Generally, the share of the Other Goods and Services category, which includes the above message, decreased considerably (-3.4 percentage points). This is caused by the seasonal nature of such bulk mailings. In December they are dedicated to Christmas, in January and February – to St. Valentine’s Day. However, the spring months are not rich in holidays, leaving the spammers somewhat short on ‘seasonally-themed’ advertizing.

During March the amount of messages falling into the Computer Fraud category decreased by 1.4 percentage points when compared to the previous month, although it still remained quite high at around 18%.

Interestingly, March saw the considerable growth of bulk mailings which belong to the Personal Finance category. Nearly 7.5% (+5 percentage points) of spam were messages that contained offers to obtain a loan or a credit card or to get a free credit report and score. This trend may reflect the stabilizing economic situation – with people able to access loans again.

Spammer methods and tricks

In March spammers proceeded with their tried-and-trusted methods – various pictures and colored boxes in HTML tables.

In order to advertise Viagra, spammers used pictures containing ‘noise’.

As can be seen, in addition to the picture, the spammers included part of a literary text which also varies in each new message. In our previous reports we have already mentioned that the use of these pictures deprives those ordering the spam mailing from reaching a part of their target audience, i.e. all those who do not want to enter the address manually.

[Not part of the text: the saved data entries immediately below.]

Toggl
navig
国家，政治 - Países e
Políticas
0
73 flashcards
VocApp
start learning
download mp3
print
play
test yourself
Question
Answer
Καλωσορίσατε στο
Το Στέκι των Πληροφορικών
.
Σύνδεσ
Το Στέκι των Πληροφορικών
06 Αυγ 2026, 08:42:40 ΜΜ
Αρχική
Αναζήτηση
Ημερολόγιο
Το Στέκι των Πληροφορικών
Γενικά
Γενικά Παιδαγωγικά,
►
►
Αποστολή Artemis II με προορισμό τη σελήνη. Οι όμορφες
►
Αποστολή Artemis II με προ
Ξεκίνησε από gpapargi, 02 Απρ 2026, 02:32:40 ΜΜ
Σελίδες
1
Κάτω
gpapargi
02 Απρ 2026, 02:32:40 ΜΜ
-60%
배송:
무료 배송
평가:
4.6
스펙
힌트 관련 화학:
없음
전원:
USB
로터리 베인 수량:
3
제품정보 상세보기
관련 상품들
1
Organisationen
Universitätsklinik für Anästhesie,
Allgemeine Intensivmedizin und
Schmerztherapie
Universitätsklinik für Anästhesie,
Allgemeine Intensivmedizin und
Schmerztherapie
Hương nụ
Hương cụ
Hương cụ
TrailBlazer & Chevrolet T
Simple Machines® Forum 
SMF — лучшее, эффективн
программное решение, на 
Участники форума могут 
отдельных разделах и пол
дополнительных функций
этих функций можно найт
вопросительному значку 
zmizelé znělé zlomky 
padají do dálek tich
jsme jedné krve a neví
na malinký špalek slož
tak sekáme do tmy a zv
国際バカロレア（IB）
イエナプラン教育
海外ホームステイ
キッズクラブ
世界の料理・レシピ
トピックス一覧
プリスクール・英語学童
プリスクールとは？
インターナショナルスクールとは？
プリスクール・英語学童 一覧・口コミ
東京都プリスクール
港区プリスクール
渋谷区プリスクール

The message below advertising a dating site illustrates one of the most popular spammers’ tricks – colored boxes in HTML tables. Normally they use this method to write the name of the website; however, in this particular example the boxes simply form the text of the message with the link written in the usual manner.

Conclusion

During March the percentage of phishing messages found in mail traffic decreased considerably. The amount of malicious attachments in mail traffic reverted to January’s level. The quantity of spam in the Computer Fraud category also saw a mild decrease. Therefore it appears that the trend is very slightly towards an overall reduction in the amount of spam demonstrating criminal intent.

In order to bypass filtering, spammers do not often invent new tricks, preferring to use their time-honored methods. This situation will probably remain unchanged for quite some time to come.